Further, Fienberg said, comparing losses initially claimed to the monetary damages ultimately awarded doesn’t accurately reflect what might have happened during the arbitration process. During the process, an investor may voluntarily reduce his or her claim, she said.

Last year, 4,614 investor complaints went to NASD arbitration. That’s down from 6,074 in 2005. NASD’s own data show that investors were awarded damages in just 42 percent of the cases decided last year. Complaints filed most often included breach of fiduciary duty and contract, misrepresentation and claims that an investor was sold an unsuitable investment product.

Certainly the authors of this study aren’t unbiased. Solin represents investors in large cases against major brokerage firms. O’Neal’s firm provides expert witnesses to law firms.

Still the two have a valid point in questioning the practice of allowing industry insiders to decide on arbitration cases.

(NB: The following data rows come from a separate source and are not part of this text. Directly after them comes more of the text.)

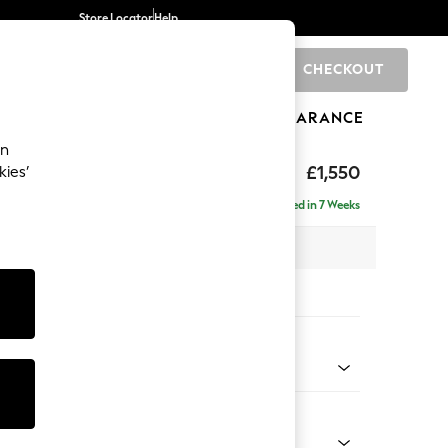
Store Locator
Help
CHECKOUT
0
BRANDS
GIFTS
SPORTS
CLEARANCE
an
£1,550
kies’
ise - Right Hand
Delivered in 7 Weeks
 x H83 x D166cm
tions:
 Colour
 Blend Easy Clean Light Silver Grey
Shape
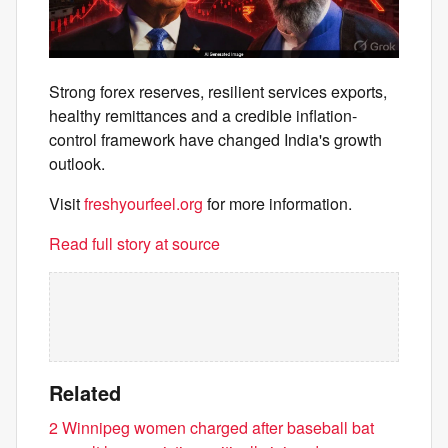
Strong forex reserves, resilient services exports,
healthy remittances and a credible inflation-
control framework have changed India's growth
outlook.
Visit
freshyourfeel.org
for more information.
Read full story at source
Related
2 Winnipeg women charged after baseball bat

In 1987, the Supreme Court ruled that brokerage firms could compel investors to settle their disputes through arbitration. In a dissenting opinion, Justice Harry Blackmun said despite whatever safeguards that are put in place, “the investor has the impression, frequently justified, that his claims are being judged by a forum composed of individuals sympathetic to the securities industry.”

In light of all the recent investment scandals, investors are entitled to a panel of arbitrators with no connections whatsoever to the securities industry.

Fienberg said it helps to have someone on the arbitration panel who is familiar with industry practices. I understand that reasoning.

But the standard should be to avoid even the appearance of partiality.